Губы Нели трогает слабая улыбка. Не насмешка, не презрительная ухмылка, а частичка той лучезарной девочки из прошлого. Странной девочки, дерущейся с другими детьми и перекусывающей одуванчиками на прогулке в парке. Когда они познакомились в детском саду, Неля собрала в парке божьих коровок и посадила себе на голову. Она уверяла, что она – цветочек, а насекомые обязательно захотят ее понюхать. И волосы Ухтабовой тогда пахли по-особому. Клубникой со сливками?..
– Нельзя спасти того, кто сам этого не хочет, – говорит Ухтабова. – Я не мученица, а ты не святой. Так что иди домой и забудь обо мне.
– Нет.
Неля сворачивается комочком, притягивая к себе одеяло. Демьян так и сидит с супницей в руках. Бульон остывает.
С первой попытки у Демьяна никогда ничего не получается. За свою жизнь он преуспел разве что в двух делах: 1) чуть ли не сразу запоминал молитвы и 2) признался в чувствах Самаре.
Дома в каникулы делать нечего, Егора больше нет, Самара по уши увязла в своей волейбольной фигне… Проходив ночь по комнате и буравя взглядом потолок, Храмов решил не отступать от задуманного. И что бы ни думала родня Нели, он будет приходить к ней день за днем, приносить с собой или готовить еду, пока она не начнет есть. Он достанет ее своим упрямством, и ей проще будет выздороветь, чтобы поколотить его, как в детстве, чем лежать умирающим лебедем на кровати.

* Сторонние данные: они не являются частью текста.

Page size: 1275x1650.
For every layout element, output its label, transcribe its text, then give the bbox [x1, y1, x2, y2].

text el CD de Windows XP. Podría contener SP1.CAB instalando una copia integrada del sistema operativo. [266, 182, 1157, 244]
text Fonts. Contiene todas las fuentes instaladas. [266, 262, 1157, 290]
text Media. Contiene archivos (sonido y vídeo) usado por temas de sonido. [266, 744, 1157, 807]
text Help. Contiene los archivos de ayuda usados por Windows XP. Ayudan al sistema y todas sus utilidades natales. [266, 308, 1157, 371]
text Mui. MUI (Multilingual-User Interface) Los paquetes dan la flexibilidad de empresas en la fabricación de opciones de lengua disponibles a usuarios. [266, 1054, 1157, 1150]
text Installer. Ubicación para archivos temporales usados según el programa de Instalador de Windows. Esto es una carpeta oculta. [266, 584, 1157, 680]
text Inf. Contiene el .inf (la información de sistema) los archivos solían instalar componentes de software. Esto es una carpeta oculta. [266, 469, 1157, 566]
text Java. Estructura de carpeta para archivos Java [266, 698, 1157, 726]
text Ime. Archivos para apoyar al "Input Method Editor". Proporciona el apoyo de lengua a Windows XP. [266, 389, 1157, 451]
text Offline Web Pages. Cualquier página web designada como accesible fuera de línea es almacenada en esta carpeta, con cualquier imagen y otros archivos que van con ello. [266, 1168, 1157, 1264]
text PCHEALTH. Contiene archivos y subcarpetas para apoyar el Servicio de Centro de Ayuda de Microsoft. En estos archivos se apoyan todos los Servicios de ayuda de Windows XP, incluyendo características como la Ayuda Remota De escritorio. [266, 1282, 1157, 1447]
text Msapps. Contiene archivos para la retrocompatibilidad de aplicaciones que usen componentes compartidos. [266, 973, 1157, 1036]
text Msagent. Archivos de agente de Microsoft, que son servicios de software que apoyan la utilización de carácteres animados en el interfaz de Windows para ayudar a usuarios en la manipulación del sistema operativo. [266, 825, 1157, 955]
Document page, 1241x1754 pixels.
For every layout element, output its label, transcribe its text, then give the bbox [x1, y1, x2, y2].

Так он и делает: с утра берет продукты, приходит к ней домой и бесцеремонно захватывает кухню. Раиса с Эльвирой только переглядываются, но к нему не лезут. И он мысленно благодарит их за то, что они не пристают к Неле, не пытаются кормить ее через силу, не выносят ей мозг причитаниями о том, как они о ней заботятся и какая она неблагодарная дочь.